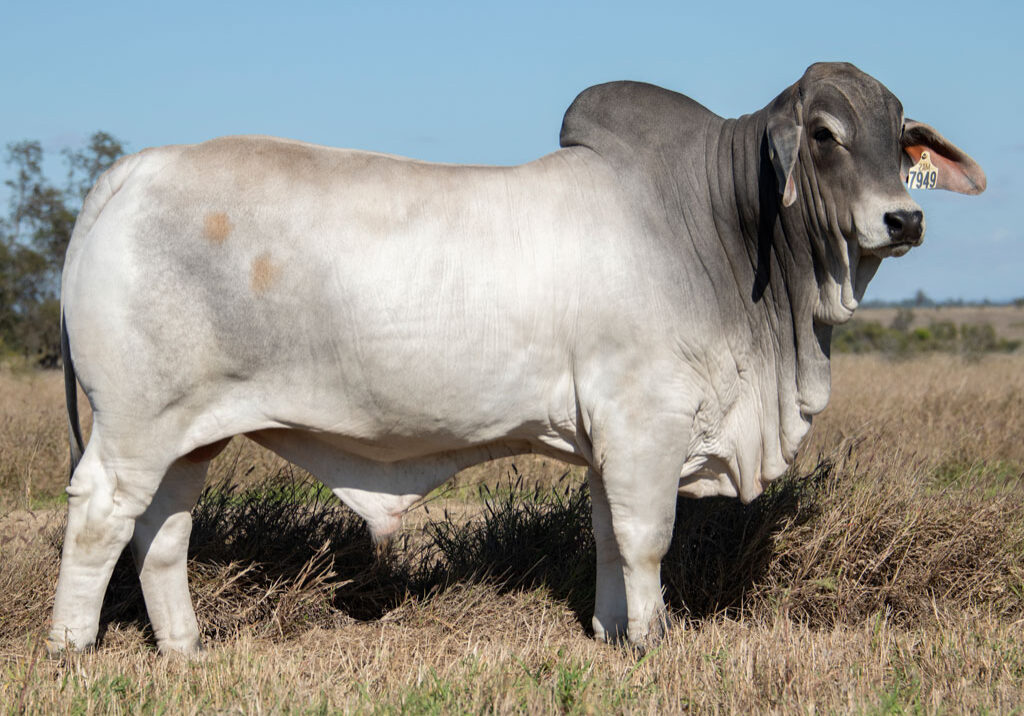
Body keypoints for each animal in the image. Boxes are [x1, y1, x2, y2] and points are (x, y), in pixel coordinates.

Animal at [49, 62, 985, 655]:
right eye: (825, 133)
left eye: (902, 136)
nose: (905, 220)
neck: (715, 226)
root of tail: (128, 174)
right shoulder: (645, 423)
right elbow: (647, 539)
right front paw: (655, 642)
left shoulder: (614, 441)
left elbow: (607, 537)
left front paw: (613, 635)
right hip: (133, 425)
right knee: (100, 518)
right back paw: (71, 650)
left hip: (188, 433)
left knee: (162, 531)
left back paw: (186, 649)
·····
Work item — What is needed is an exact printout of every line from the one with "left eye: (902, 136)" through the end of the data, including both, and nothing more.

Answer section —
left eye: (902, 136)
nose: (905, 220)
neck: (715, 226)
root of tail: (128, 174)
right shoulder: (645, 423)
right elbow: (647, 539)
right front paw: (655, 642)
left shoulder: (614, 441)
left elbow: (607, 537)
left front paw: (613, 635)
right hip: (133, 425)
right knee: (100, 518)
right back paw: (71, 650)
left hip: (188, 433)
left knee: (162, 531)
left back paw: (186, 649)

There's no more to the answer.